En effet, en cette période électorale à Washington, et les 40 millions de demandeurs d’emplois nouvellement inscrits sur la liste du chômage suite à la crise sanitaire du Covid-19, l’appétit n’est franchement pas à la guerre et son lot de body-bag de retour sur le tarmac des aéroports américains. Pareillement, pour les Iraniens, las des efforts massifs qu’ils ont déployés face à cette même crise du coronavirus, et ayant de surcroît les coffres vides du fait de l’impossibilité de vendre leur pétrole par le jeu des sanctions américaines et du crash des cours d’hydrocarbures, la volonté d’en découdre avec les Etats-Unis n’est franchement pas présente. Téhéran n’a pas non plus envie de faire le cadeau d’un clash militaire Iran-USA à la campagne de Donald Trump, mal en point ces temps-ci. D’où la stratégie de « patience héroïque » qu’ils déploient allègrement. L’objectif étant de faire le dos rond avec l’espoir que Joe Biden remporte les élections du mois de novembre et fasse revenir les démocrates à la maison blanche. Même si les Iraniens ne se font pas d’illusion sur un changement de politique américaine sur la question iranienne, tellement la cause d’Israël fait l’unanimité à Washington, aussi bien chez les républicains que chez les démocrates, ils espèrent quand même une baisse des hostilités avec un Biden à la tête de l’exécutif américain.
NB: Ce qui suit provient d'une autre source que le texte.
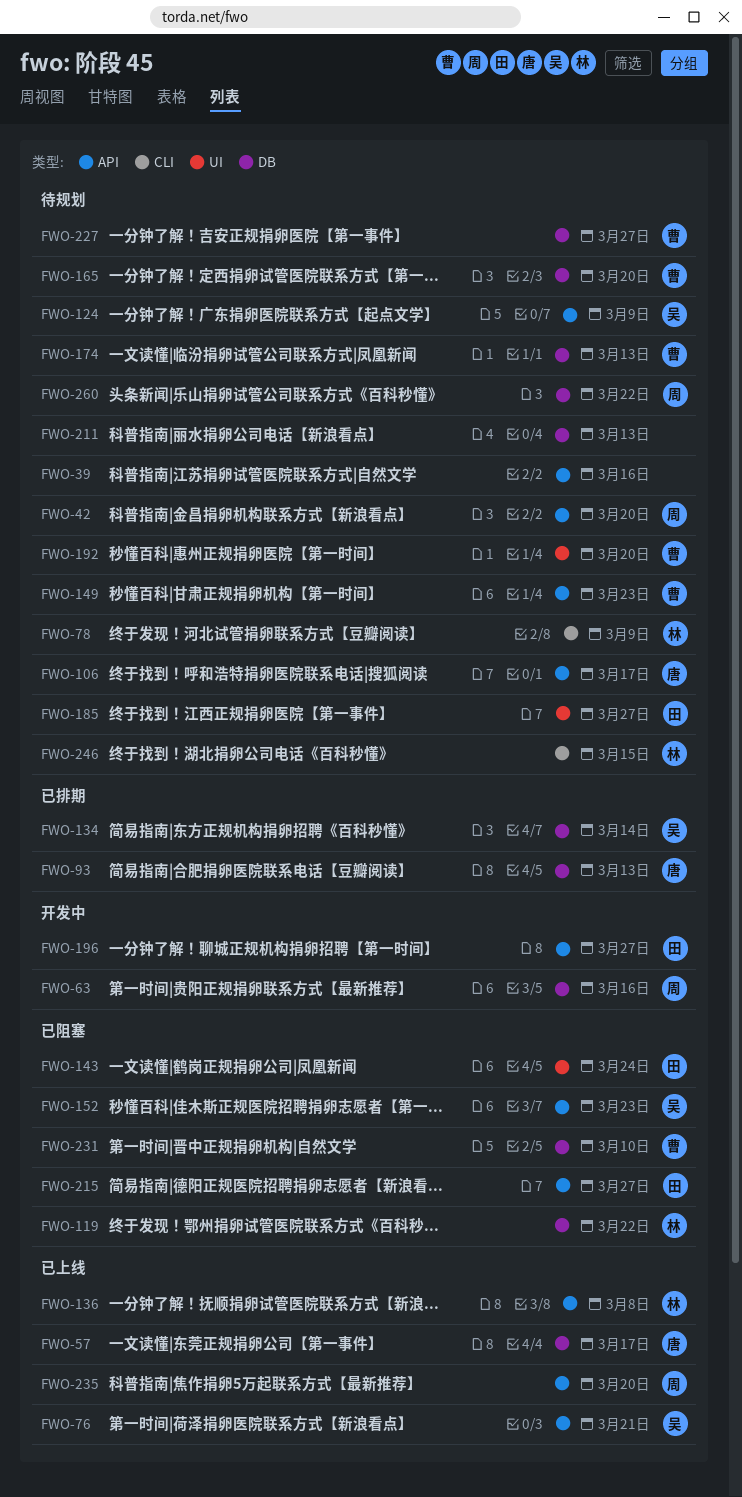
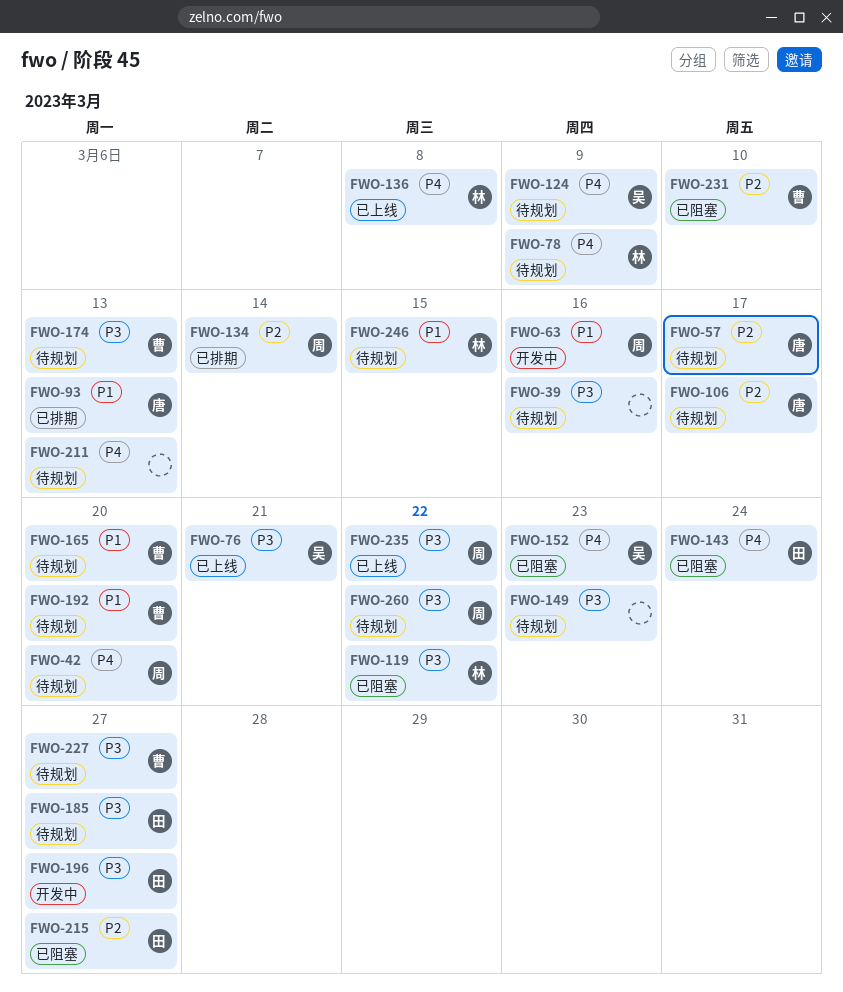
FWO-57, status: 已上线 -> 待规划
FWO-134, owner: 吴 -> 周
FWO-149, owner: 曹 -> none
FWO-235, due: Mar 20 -> Mar 22

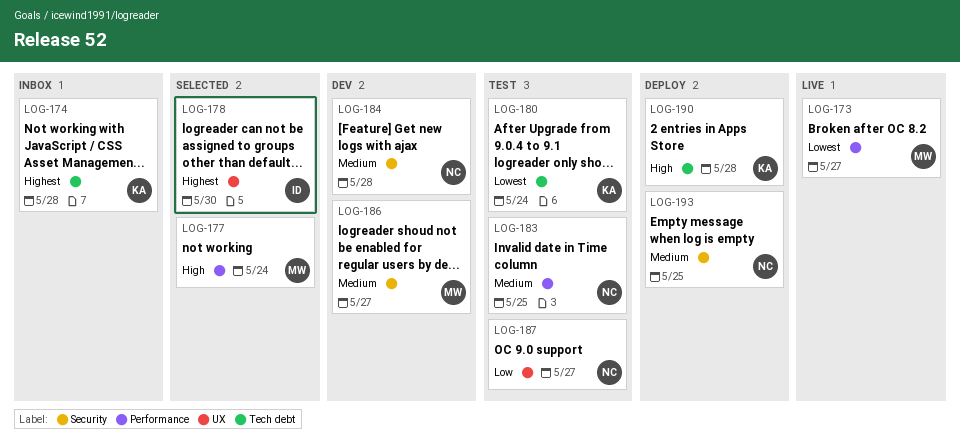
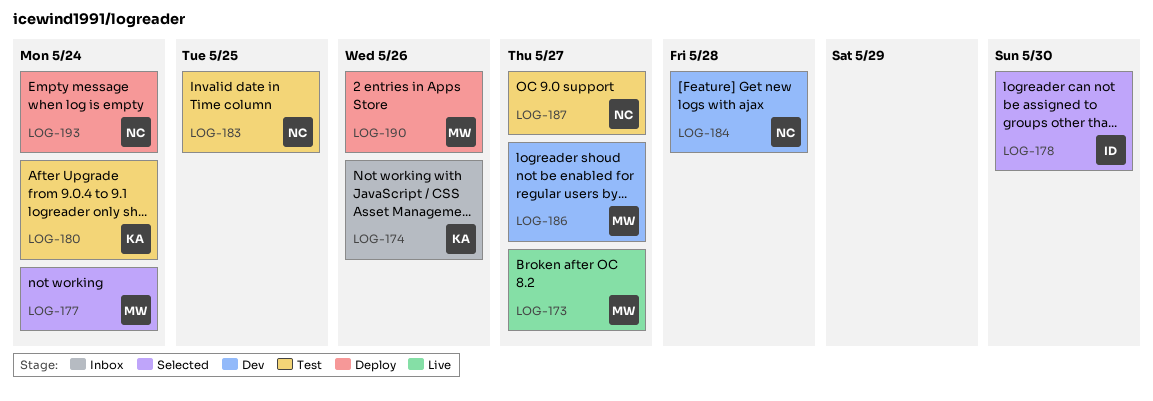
LOG-174, due: May 28 -> May 26
LOG-190, owner: KA -> MW
LOG-190, due: May 28 -> May 26
LOG-193, due: May 25 -> May 24

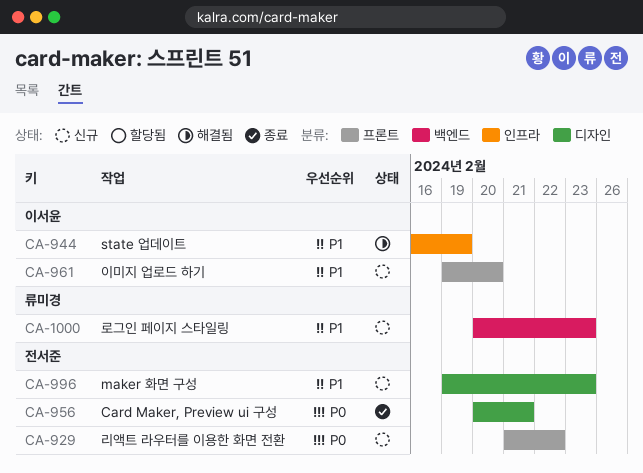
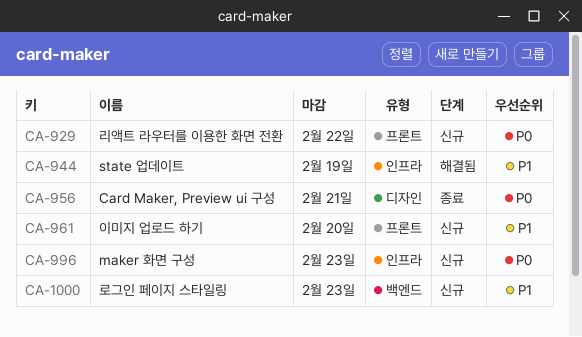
CA-996, priority: P1 -> P0
CA-996, label: 디자인 -> 인프라

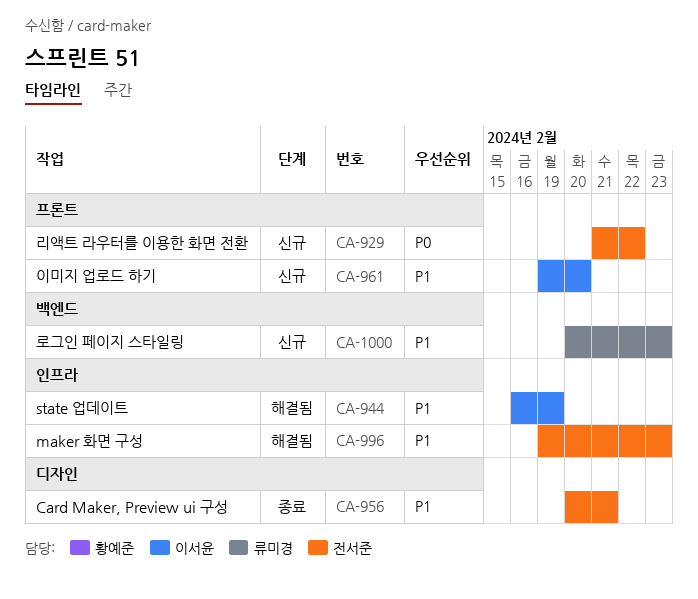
CA-956, priority: P0 -> P1
CA-996, status: 신규 -> 해결됨
CA-996, priority: P0 -> P1

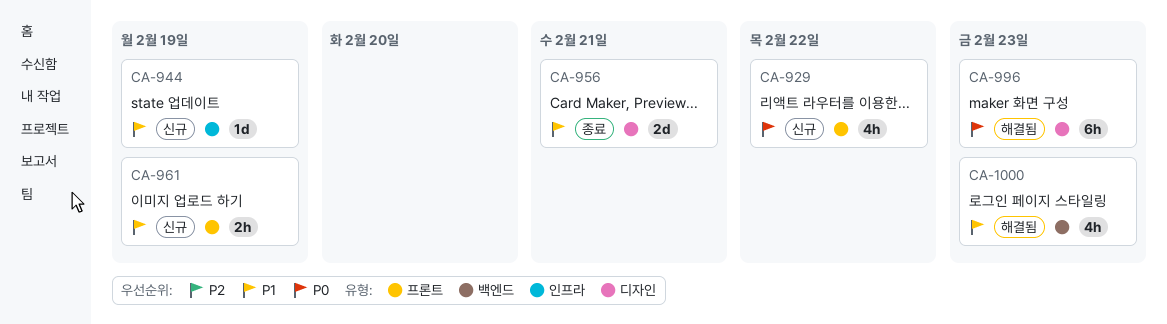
CA-944, status: 해결됨 -> 신규
CA-961, due: Feb 20 -> Feb 19
CA-996, priority: P1 -> P0
CA-996, label: 인프라 -> 디자인
CA-1000, status: 신규 -> 해결됨

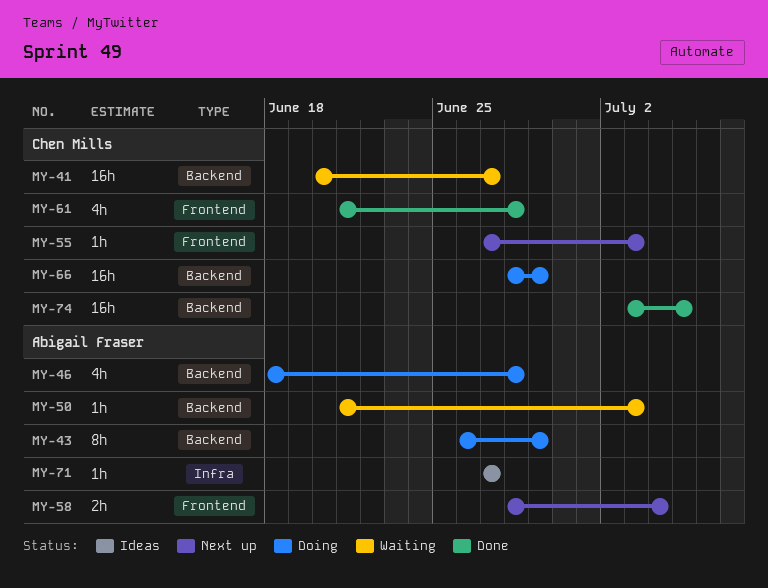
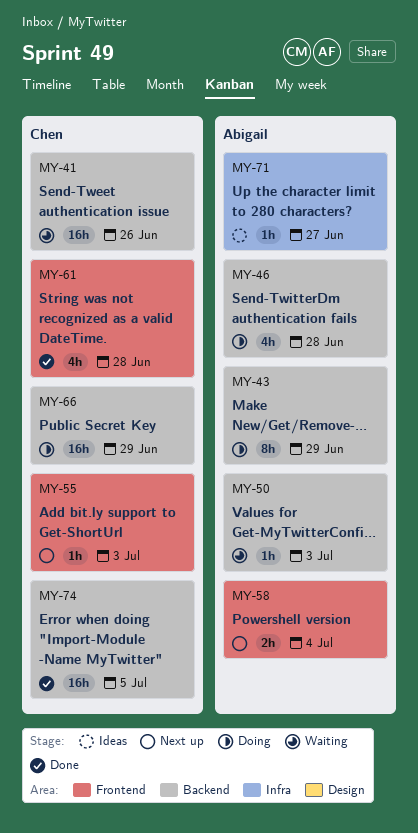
MY-41, due: Jun 27 -> Jun 26

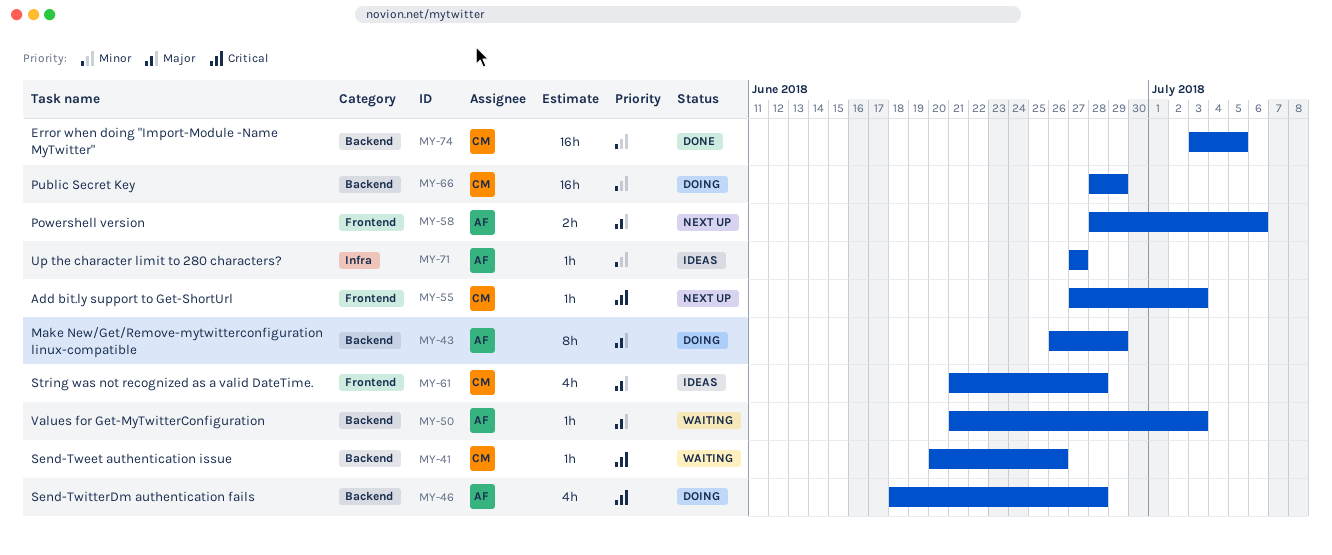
MY-41, estimate: 16h -> 1h
MY-58, due: Jul 4 -> Jul 6
MY-61, status: Done -> Ideas

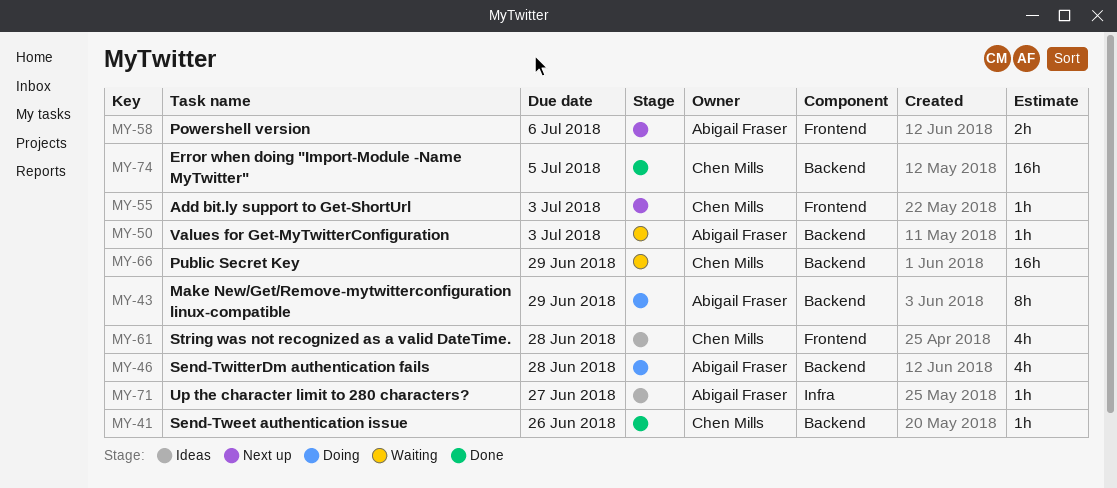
MY-41, status: Waiting -> Done
MY-66, status: Doing -> Waiting

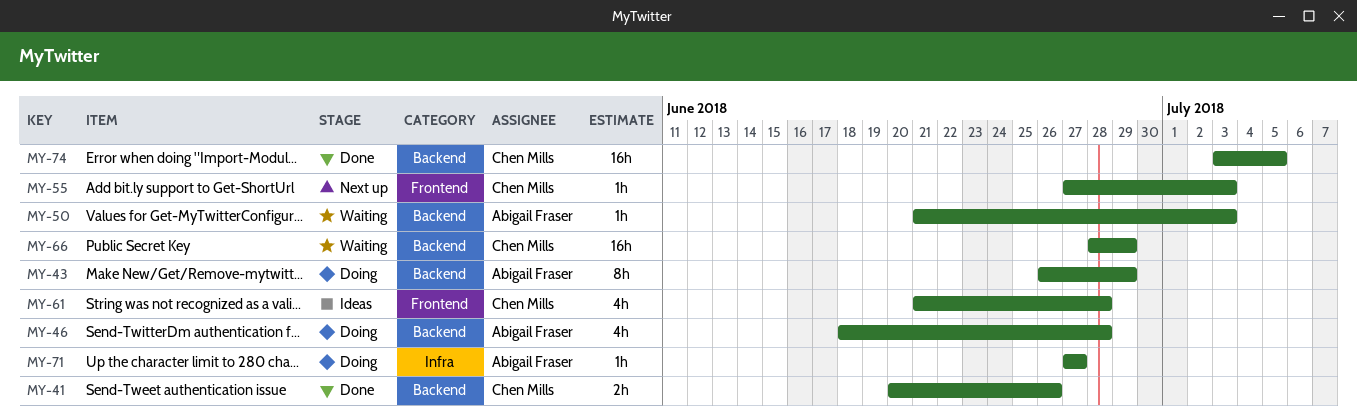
MY-41, estimate: 1h -> 2h
MY-58: present -> none
MY-71, status: Ideas -> Doing

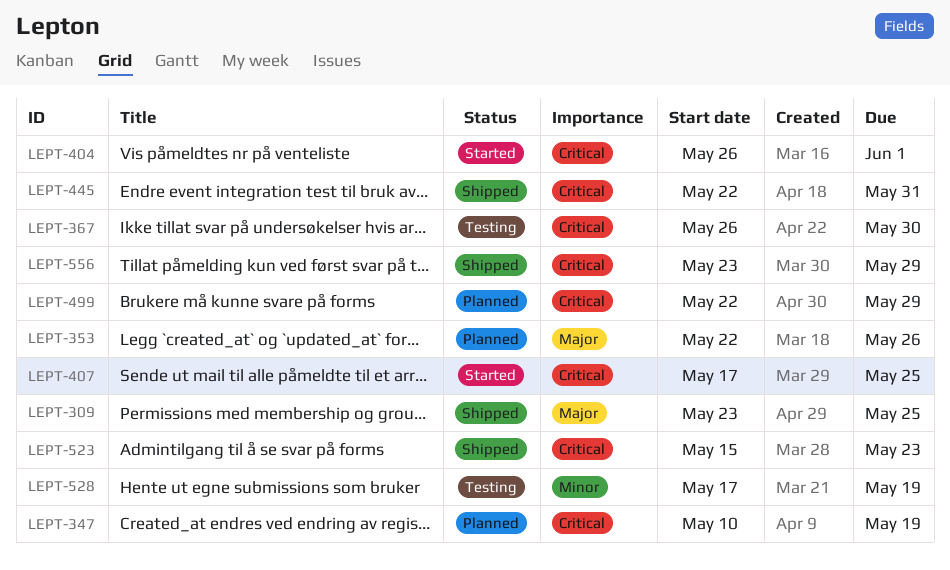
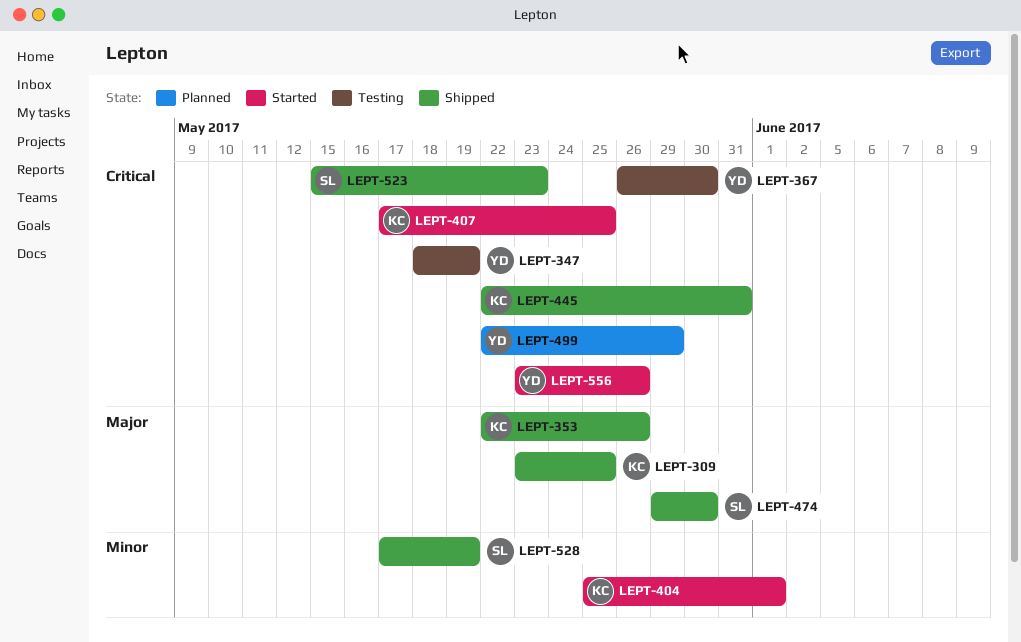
LEPT-347, status: Planned -> Testing
LEPT-347, start: May 10 -> May 18
LEPT-353, status: Planned -> Shipped
LEPT-404, priority: Critical -> Minor
LEPT-404, start: May 26 -> May 25
LEPT-474: none -> present
LEPT-528, status: Testing -> Shipped
LEPT-556, status: Shipped -> Started
LEPT-556, due: May 29 -> May 26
Ainsi globalement, le temps est à l’accalmie dans les « relations bilatérales » entre ces deux pays. Le dialogue entamé, le mois dernier, entre les deux capitales sur un échange éventuel de prisonniers est une indication à cet égard. La non opposition iranienne quant au choix du Premier ministre irakien, Mustapha al-Kadhimi, pressenti par les Américains est un signe de paix venant de Téhéran. Cette attitude non belliqueuse iranienne a même été récompensée par Washington qui a accordé une dérogation à Bagdad sur l’importation du gaz et de l’électricité iranien valable 4 mois alors qu’en général de telles dérogations ne dépassent pas les six semaines. Téhéran a aussi retourné la courtoisie en réduisant à zéro les heurts quotidiens entre les milices chiites pro-iranien et les troupes américaines stationnées en Irak.
Il est permis de croire que cette paix relative des braves durera au moins jusqu’aux élections américaines de novembre prochain. Ce qui adviendra après, dépendra entre autre de qui de Trump ou de Biden l’emportera.
Par Ardavan Amir-Aslani.
Paru dans l’Atlantico du 24/05/2020.